**PROBLEM STATEMENT:**
Leave the pictures out and give every entry again exactly.

[Stored data]
■ ■ ■ ■ ■ ■ ■
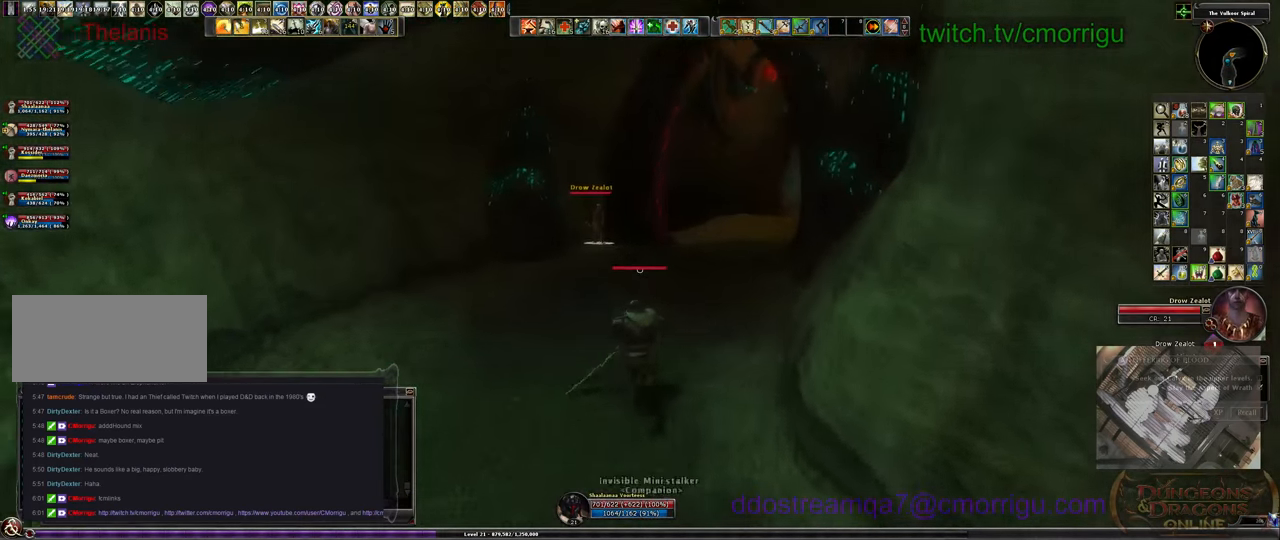
{"keys": ["w"], "events": []}
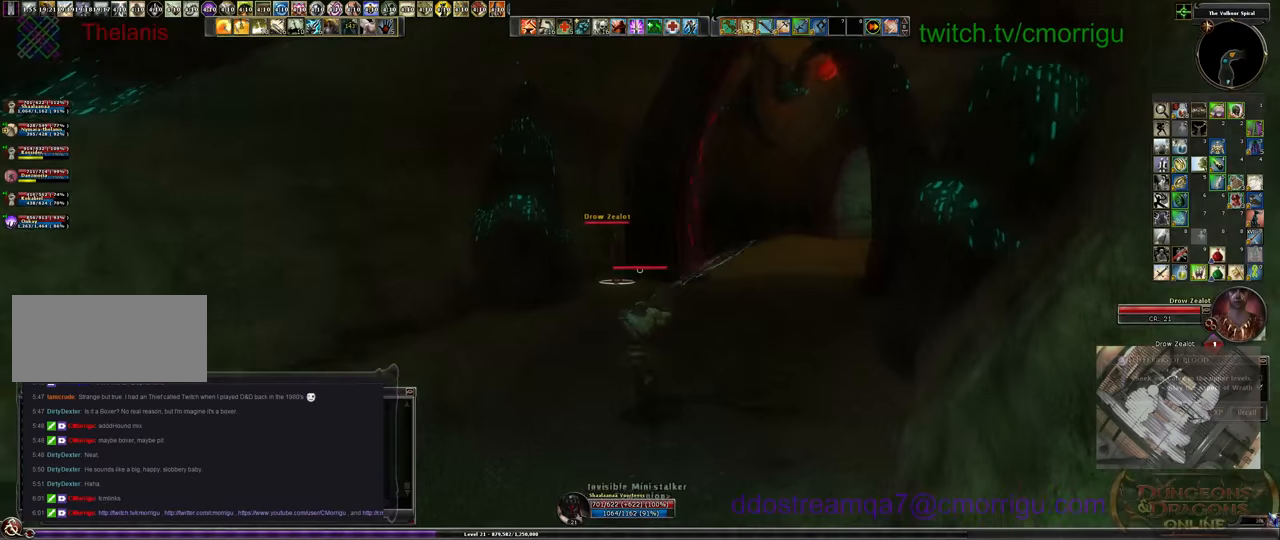
{"keys": ["w"], "events": []}
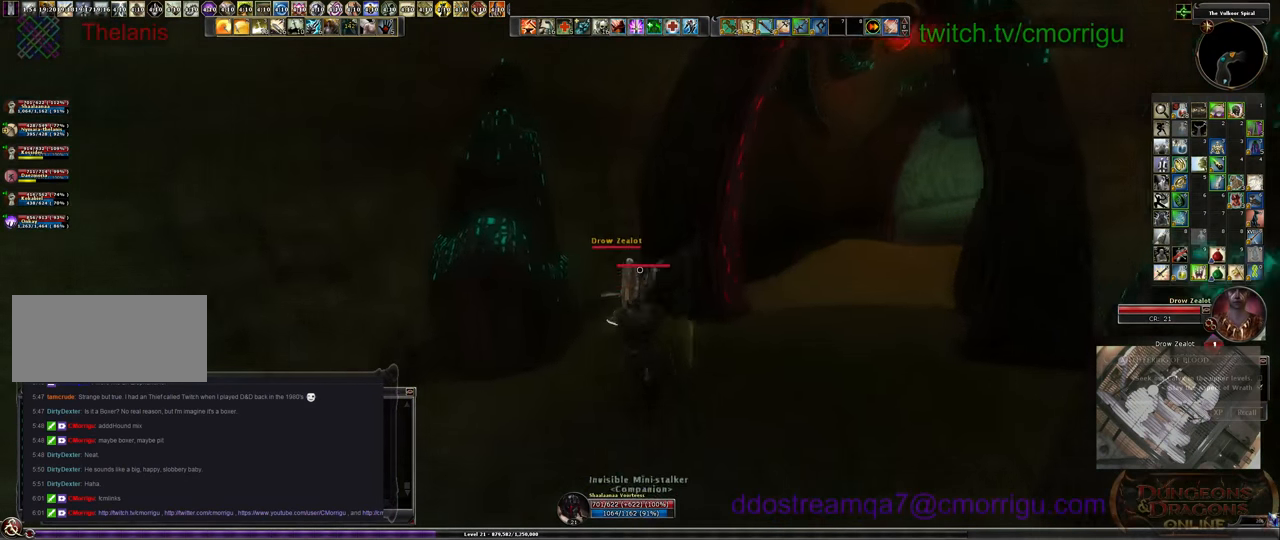
{"keys": ["1"], "events": [[200, "w", "up"], [334, "1", "down"]]}
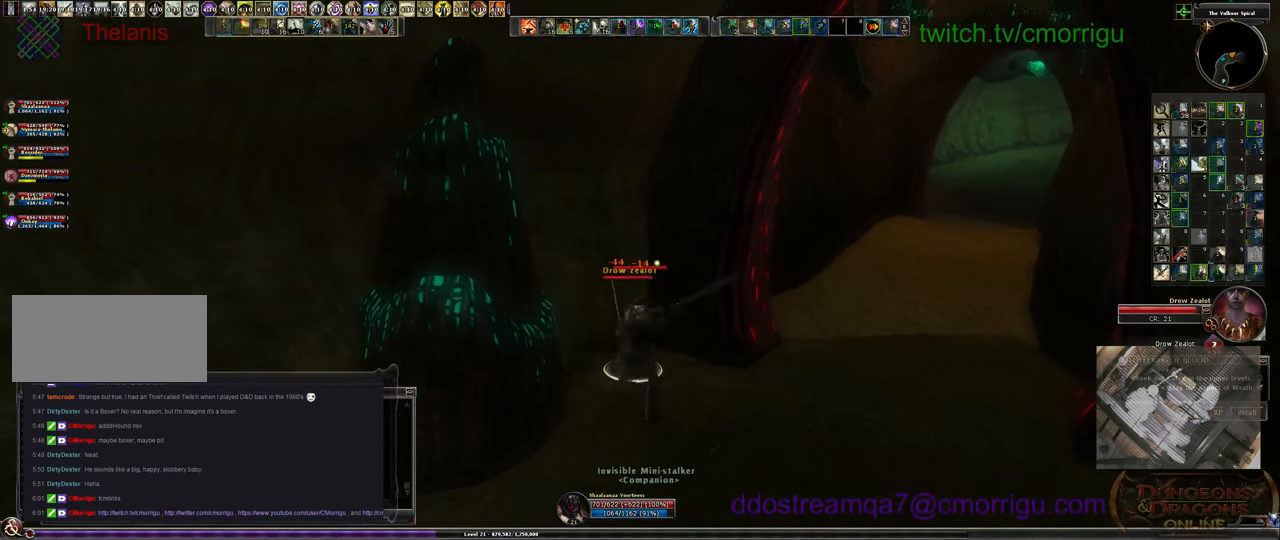
{"keys": [], "events": [[34, "1", "up"]]}
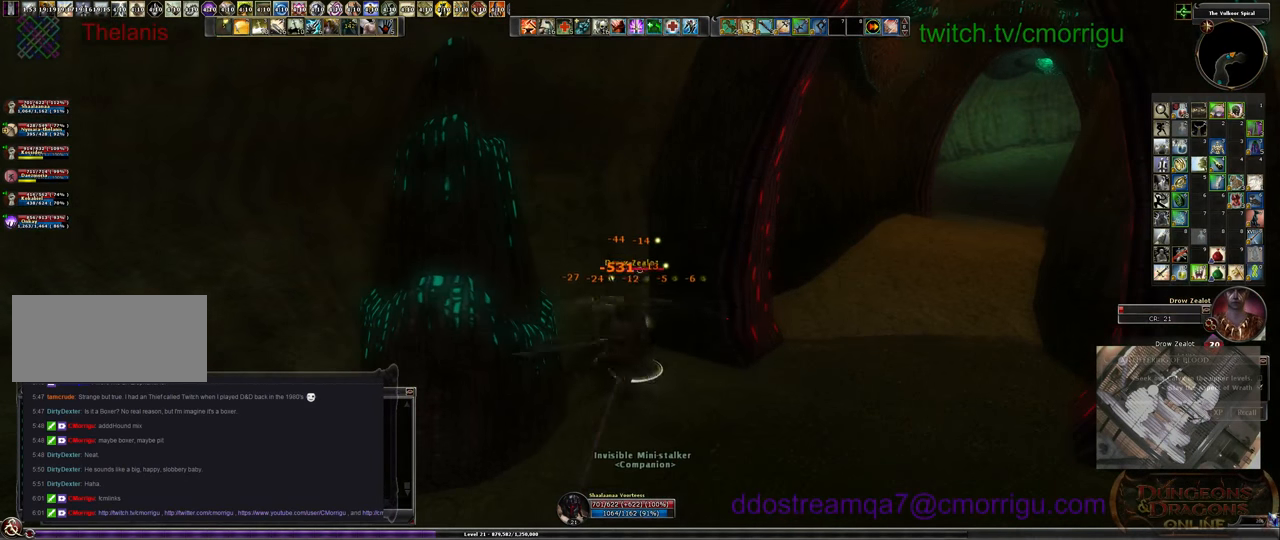
{"keys": [], "events": []}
■ ■ ■ ■ ■ ■ ■
**COMPLETED EXERCISE:**
{"keys": ["w"], "events": []}
{"keys": ["w"], "events": []}
{"keys": ["1"], "events": [[200, "w", "up"], [334, "1", "down"]]}
{"keys": [], "events": [[34, "1", "up"]]}
{"keys": [], "events": []}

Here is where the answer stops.